22 Nov 2001
Security experts and root server administrators have defended the security and stability of the internet's root DNS servers following this month's Icann meeting.
Industry has become increasingly concerned about the amount of damage a hacker could do by targeting the Icann root servers.
But Lars-Johan Liman, operations manager of a European root server in Sweden, said that the physical security of the root servers was not really an issue.
"The actual computers that provide the root service are not special, and therefore one does not need to worry about protecting the actual box from destruction," he said.
"A root name server can easily be replaced with another computer, and the new one can be configured in a matter of minutes," he added.
Only "if you take out all root name servers at once" will internet services suffer from reachability problems, said Liman.
Although there are only 13 root DNS servers in total, the fact that "the internet is connectionless" ensures its stability and greatly reduces the threat of disruption by hackers, software vulnerabilities and denial of service attacks.

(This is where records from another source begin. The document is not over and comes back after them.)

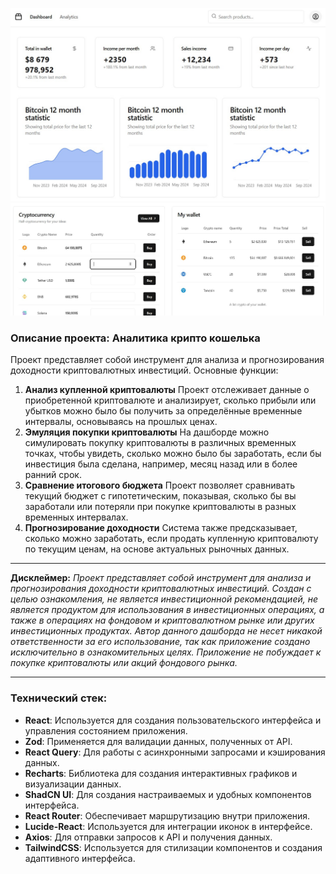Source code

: ![Dashboard cryptocurrencies](./src/assets/Dashboard.jpg)
![Wallet cryptocurrencies](./src/assets/Wallet.jpg)

### **Описание проекта: Аналитика крипто кошелька**
Проект представляет собой инструмент для анализа и прогнозирования доходности криптовалютных инвестиций. Основные функции:

1. **Анализ купленной криптовалюты**
   Проект отслеживает данные о приобретенной криптовалюте и анализирует, сколько прибыли или убытков можно было бы получить за определённые временные интервалы, основываясь на прошлых ценах.
1. **Эмуляция покупки криптовалюты**
   На дашборде можно симулировать покупку криптовалюты в различных временных точках, чтобы увидеть, сколько можно было бы заработать, если бы инвестиция была сделана, например, месяц назад или в более ранний срок.
1. **Сравнение итогового бюджета**
   Проект позволяет сравнивать текущий бюджет с гипотетическим, показывая, сколько бы вы заработали или потеряли при покупке криптовалюты в разных временных интервалах.
1. **Прогнозирование доходности**
   Система также предсказывает, сколько можно заработать, если продать купленную криптовалюту по текущим ценам, на основе актуальных рыночных данных.
-----
**Дисклеймер:**
*Проект представляет собой инструмент для анализа и прогнозирования доходности криптовалютных инвестиций. Создан с целью ознакомления, не является инвестиционной рекомендацией, не является продуктом для использования в инвестиционных операциях, а также в операциях на фондовом и криптовалютном рынке или других инвестиционных продуктах. Автор данного дашборда не несет никакой ответственности за его использование, так как приложение создано исключительно в ознакомительных целях. Приложение не побуждает к покупке криптовалюты или акций фондового рынка.*

-----
### **Технический стек:**
- **React**: Используется для создания пользовательского интерфейса и управления состоянием приложения.
- **Zod**: Применяется для валидации данных, полученных от API.
- **React Query**: Для работы с асинхронными запросами и кэширования данных.
- **Recharts**: Библиотека для создания интерактивных графиков и визуализации данных.
- **ShadCN UI**: Для создания настраиваемых и удобных компонентов интерфейса.
- **React Router**: Обеспечивает маршрутизацию внутри приложения.
- **Lucide-React**: Используется для интеграции иконок в интерфейсе.
- **Axios**: Для отправки запросов к API и получения данных.
- **TailwindCSS**: Используется для стилизации компонентов и создания адаптивного интерфейса.
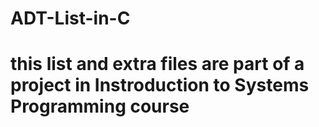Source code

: # ADT-List-in-C

# this list and extra files are part of a project in Instroduction to Systems Programming  course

Liman also slammed possible vulnerabilities in the Bind operating software that runs the servers, saying that root servers use the latest version, which so far is bulletproof.
"The version of Bind that runs on the root name servers is not known to have any security related vulnerabilities. If it did, you can rest assured that we wouldn't run it," he said.
This comment was backed up by Stan Borinski, president of security firm Network Presence, who said "the root servers are running the most secure versions of Bind available. In fact, one of them is run by the chief software architect of Bind."
Liman explained that root server operators monitor several security related information channels, and should a security problem be found in the code, "all root ops are immediately notified so that they can watch their servers even closer, looking for intrusion attempts through the specific vulnerability."
And should an attempt be made to reconfigure the server, an attacker "would face an extremely hard task, and I would deem it close to impossible without the proper access codes," he said.
Borinski also played down the threat of denial of service exposure. "Everything is vulnerable to denial of service attacks simply by being connected to the internet," he said. "Is there room for improvement? Certainly. I don't think any of the root operators would quarrel with that."
The strong resilience of the root DNS backbone was further cited by David Conrad, chief technology officer of DNS host Nominum. Conrad gave a presentation at the Icann conference which found that despite "many misconfigurations, unsafe server implementations and bad operational procedures" on lower level servers, "the DNS is remarkably resilient to a variety of sins and pretty much works despite the state of the infrastructure".
He said that the "oft-quoted '80 per cent of DNS servers misconfigured' is probably wrong. The DNS mostly works," he said.